▶ **Instructions to follow**
Lines of the data that contain the word "High" are the ones to copy.

Stored items:

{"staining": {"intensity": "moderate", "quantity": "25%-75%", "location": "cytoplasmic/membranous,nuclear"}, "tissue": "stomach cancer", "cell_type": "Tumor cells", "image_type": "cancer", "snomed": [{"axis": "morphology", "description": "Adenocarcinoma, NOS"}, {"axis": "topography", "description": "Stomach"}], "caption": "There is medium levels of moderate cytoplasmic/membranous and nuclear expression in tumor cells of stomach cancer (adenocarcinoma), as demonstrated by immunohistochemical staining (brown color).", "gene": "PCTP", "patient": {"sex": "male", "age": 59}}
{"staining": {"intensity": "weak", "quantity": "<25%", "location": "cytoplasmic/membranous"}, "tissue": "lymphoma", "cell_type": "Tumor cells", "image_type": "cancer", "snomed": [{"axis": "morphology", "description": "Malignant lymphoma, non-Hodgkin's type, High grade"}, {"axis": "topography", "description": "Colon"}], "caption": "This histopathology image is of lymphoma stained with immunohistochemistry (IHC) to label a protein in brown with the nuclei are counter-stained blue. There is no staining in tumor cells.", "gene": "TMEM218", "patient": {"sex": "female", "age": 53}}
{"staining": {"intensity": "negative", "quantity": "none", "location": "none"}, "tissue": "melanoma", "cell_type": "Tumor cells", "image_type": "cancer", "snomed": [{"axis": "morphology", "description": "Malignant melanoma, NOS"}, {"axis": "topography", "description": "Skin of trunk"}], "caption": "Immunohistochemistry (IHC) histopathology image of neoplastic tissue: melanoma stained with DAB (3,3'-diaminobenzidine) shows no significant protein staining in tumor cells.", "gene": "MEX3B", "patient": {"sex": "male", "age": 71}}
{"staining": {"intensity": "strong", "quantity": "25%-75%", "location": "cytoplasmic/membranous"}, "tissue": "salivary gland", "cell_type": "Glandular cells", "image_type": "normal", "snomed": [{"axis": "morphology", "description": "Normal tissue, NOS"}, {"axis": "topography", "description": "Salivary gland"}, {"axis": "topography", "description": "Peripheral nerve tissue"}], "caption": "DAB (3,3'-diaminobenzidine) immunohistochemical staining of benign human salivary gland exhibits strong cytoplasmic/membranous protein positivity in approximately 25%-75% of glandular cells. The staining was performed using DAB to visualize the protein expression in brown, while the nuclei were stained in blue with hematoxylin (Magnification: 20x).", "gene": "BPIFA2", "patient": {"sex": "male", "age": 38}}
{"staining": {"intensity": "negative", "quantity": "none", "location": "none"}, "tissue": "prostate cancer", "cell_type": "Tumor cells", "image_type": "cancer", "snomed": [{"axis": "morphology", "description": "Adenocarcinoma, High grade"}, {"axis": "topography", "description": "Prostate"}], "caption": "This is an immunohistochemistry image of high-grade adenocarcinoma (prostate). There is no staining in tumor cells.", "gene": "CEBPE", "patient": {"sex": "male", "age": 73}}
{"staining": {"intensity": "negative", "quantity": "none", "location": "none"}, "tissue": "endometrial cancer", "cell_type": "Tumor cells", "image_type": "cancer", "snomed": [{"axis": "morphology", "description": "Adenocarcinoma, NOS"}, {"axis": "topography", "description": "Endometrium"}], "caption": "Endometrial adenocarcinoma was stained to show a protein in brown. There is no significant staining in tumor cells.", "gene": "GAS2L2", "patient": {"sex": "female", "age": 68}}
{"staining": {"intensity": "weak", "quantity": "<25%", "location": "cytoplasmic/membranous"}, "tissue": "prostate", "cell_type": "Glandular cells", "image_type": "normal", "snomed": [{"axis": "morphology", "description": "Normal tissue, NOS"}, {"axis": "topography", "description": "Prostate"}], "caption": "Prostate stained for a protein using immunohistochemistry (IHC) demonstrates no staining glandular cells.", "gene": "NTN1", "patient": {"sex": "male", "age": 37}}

▶ **The completed task**
{"staining": {"intensity": "weak", "quantity": "<25%", "location": "cytoplasmic/membranous"}, "tissue": "lymphoma", "cell_type": "Tumor cells", "image_type": "cancer", "snomed": [{"axis": "morphology", "description": "Malignant lymphoma, non-Hodgkin's type, High grade"}, {"axis": "topography", "description": "Colon"}], "caption": "This histopathology image is of lymphoma stained with immunohistochemistry (IHC) to label a protein in brown with the nuclei are counter-stained blue. There is no staining in tumor cells.", "gene": "TMEM218", "patient": {"sex": "female", "age": 53}}
{"staining": {"intensity": "negative", "quantity": "none", "location": "none"}, "tissue": "prostate cancer", "cell_type": "Tumor cells", "image_type": "cancer", "snomed": [{"axis": "morphology", "description": "Adenocarcinoma, High grade"}, {"axis": "topography", "description": "Prostate"}], "caption": "This is an immunohistochemistry image of high-grade adenocarcinoma (prostate). There is no staining in tumor cells.", "gene": "CEBPE", "patient": {"sex": "male", "age": 73}}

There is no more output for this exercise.